7 Giménez, Carmen et Gale, Matthew, éds. Constantin Brancusi : The Essence of Things, p. 19. Cat. expo. Londres : Tate, 2004.
Preguntas
- Observez avec vos élèves Le Baiser (1916) de Constantin Brancusi. Demandez-leur ce qu’ils voient dans la pièce. Demandez-leur de décrire ce qui passe dans la sculpture : que font les deux figures ? De quelle façon, qui les rend différentes d’autres sculptures qu’ils ont pu voir, l’artiste a-t-il représenté ces deux figures ?

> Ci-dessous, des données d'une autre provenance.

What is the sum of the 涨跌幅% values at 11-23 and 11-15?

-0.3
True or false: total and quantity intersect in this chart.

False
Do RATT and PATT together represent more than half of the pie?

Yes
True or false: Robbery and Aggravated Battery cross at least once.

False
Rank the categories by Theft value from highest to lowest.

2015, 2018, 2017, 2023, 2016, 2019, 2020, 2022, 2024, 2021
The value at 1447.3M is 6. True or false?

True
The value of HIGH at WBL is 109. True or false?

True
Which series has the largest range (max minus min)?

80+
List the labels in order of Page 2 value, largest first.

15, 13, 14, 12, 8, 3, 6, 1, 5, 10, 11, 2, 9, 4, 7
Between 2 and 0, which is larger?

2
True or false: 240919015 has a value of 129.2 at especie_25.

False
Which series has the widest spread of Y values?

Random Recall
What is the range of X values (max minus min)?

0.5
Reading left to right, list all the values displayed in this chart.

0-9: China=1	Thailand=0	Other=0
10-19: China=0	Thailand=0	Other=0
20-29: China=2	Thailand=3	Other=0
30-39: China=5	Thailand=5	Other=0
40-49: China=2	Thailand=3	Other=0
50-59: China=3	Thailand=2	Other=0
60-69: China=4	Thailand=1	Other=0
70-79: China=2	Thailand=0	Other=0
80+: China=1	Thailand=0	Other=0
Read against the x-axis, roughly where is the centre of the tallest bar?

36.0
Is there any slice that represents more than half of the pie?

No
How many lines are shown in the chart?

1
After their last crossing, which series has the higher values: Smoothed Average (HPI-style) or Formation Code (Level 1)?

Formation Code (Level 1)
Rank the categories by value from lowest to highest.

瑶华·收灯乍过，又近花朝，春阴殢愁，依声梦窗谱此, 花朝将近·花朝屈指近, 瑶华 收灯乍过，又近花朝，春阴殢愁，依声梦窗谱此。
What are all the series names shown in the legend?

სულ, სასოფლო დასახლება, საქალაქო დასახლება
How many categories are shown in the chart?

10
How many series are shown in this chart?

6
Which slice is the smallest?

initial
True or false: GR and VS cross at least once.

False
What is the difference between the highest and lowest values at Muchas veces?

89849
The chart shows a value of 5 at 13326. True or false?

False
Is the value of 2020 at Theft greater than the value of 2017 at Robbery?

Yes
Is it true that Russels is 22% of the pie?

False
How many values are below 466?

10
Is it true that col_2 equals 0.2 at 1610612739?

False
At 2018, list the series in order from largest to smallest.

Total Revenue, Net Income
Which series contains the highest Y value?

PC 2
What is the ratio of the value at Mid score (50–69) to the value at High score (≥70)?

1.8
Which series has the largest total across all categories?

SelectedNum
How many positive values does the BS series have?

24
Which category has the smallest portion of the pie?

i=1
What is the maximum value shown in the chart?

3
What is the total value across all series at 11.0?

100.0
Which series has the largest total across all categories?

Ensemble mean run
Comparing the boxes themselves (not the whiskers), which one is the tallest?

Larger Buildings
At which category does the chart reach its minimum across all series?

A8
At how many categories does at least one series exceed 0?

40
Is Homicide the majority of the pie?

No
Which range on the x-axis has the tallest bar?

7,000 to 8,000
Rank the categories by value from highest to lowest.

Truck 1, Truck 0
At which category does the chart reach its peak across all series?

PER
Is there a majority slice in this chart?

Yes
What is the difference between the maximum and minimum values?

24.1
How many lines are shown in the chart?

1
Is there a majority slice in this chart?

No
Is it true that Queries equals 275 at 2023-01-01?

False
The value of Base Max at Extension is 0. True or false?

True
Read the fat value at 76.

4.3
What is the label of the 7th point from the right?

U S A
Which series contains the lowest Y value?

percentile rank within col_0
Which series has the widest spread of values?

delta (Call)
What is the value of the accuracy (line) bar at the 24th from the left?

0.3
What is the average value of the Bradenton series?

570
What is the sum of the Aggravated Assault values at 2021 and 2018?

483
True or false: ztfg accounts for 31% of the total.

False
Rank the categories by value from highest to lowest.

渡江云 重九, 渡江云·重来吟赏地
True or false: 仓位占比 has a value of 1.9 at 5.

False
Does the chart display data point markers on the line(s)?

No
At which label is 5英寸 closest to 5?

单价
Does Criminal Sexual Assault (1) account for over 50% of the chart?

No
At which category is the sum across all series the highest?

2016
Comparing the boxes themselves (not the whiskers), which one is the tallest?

- À leur avis, comment serait la sculpture au toucher s’ils pouvaient la toucher ? Demandez aux élèves de décrire le matériau. Expliquez-leur que de nombreux édifices du Paris de la fin du XIXe siècle et du début du XXe ont été construits en pierre calcaire et que ce matériau s’utilise en architecture depuis beaucoup plus longtemps : son emploi dans les pyramides égyptiennes est fameux [si possible, montrez-leur un fragment de calcaire]. Bien que la pierre calcaire soit un matériau humble, bon marché et très répandu dans la construction, pour Brancusi il avait une qualité « réelle » car il est direct et brut. Dans nombre de ses créations, l’artiste s’est intéressé au contraste entre cet aspect grossier (ou qualité archaïque) et la sophistication du poli des bronzes ou des marbres. Que voient vos élèves dans la façon dont Brancusi traitait la pierre calcaire ?
- Brancusi a travaillé pour Rodin pendant un mois avant de s’établir à son compte. Comparez Le Baiser de Brancusi au Baiser de Rodin de 1901-04. De l’avis des élèves, qu’a pu prendre Brancusi de Rodin ? Contre quoi, selon eux, s’est-il rebellé ? Demandez-leur d’écrire une conversation entre le maître, Rodin, et son disciple avant que Brancusi ne monte son propre atelier.
- Brancusi faisait souvent de brèves déclarations ou aphorismes sur son œuvre et sur l’art en général. Demandez aux élèves de débattre sur Le Baiser en prenant comme point de départ la phrase de Brancusi : « La beauté est l’harmonie des opposés ».